When salting, some housewives consider this spice to be absolutely indispensable. Thyme greens are used to improve the taste of meat, mushroom and vegetable broths, as well as side dishes made from legumes (peas, lentils, beans).

Video recipe: Chicken Thyme

We use thyme in various industries:

  • fish;
  • alcoholic beverage;
  • perfumery and cosmetic;
  • milky.

Also, this spice is used in the manufacture of mixtures, sauces, sausages and cheeses. Olive-producing countries (Turkey, Greece, Spain) use thyme for pickling.

You can take parts of the plant as expectorant (with tracheobronchitis), sedative (in case of sleep disturbance), pain reliever (headache, neuritis). Good spice acts on the secretion of gastric juice, helps relieve cramps.

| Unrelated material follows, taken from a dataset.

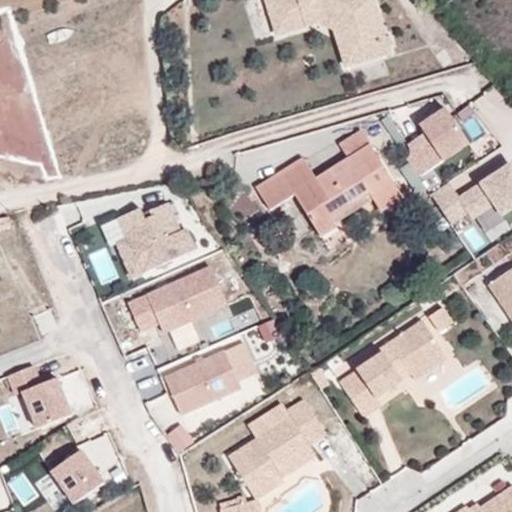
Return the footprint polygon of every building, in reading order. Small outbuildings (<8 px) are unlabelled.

Thyme extract in liquid form is included in the formula of drugs taken for coughing and inflammation of the upper respiratory tract ("Pertussin", etc.), it is used for wraps for pain in the joints. Thymol contained in thyme oil helps with getting rid of diarrhea, flatulence, sore throat and mouth.

Caraway

The composition of this spice has such a positive effect on the body:

  • helps with problems in digestion;
  • improves appetite;
  • helps to remove bile;
  • increases lactation;
  • used in diets.

Important! With unlimited consumption of cumin can cause seizures in the digestive tract. Diabetics should also take cumin with caution - it lowers blood sugar levels.

In cooking, the spice is used either in grains or ground. This spice improves the taste characteristics of various dishes. It is advised to combine this plant with coriander, pepper, cinnamon, saffron and cloves.

Most often, as a seasoning, it is added to:

  • cabbage-based dishes;
  • potatoes;
  • roast;
  • legumes (beans, peas);
  • sausages;
  • some types of cheeses;
  • salting herring;
  • dough.

Video recipe number 1: Potato with cumin

Video recipe number 2: Salted biscuits with cumin

Medicine also did not pass the cumin with their attention. There are many recipes that include this spice. For example, eating cumin seeds (about 20 pieces) before eating improves the appetite. A spice decoction helps with colds, constipation, tuberculosis and stress.

Storage Recommendations

Cumin seeds are stored in glass, ceramic boxes or fabric bags. The room should be dry, shaded and cool. Shelf life - no more than 36 months.

Important! Ground cumin quickly loses its taste and aroma.
Thyme is stored in paper or cardboard bags in a dry, ventilated place. Spice retains its beneficial properties for three years.

As you can see, the choice of spices should not be taken lightly, because they affect not only the taste of the dish. And information about the beneficial properties will help to use them to maintain the body.

Watch the video: 9 Herbs You Can Grow In Water Over And Over Again For Endless Supply (April 2024).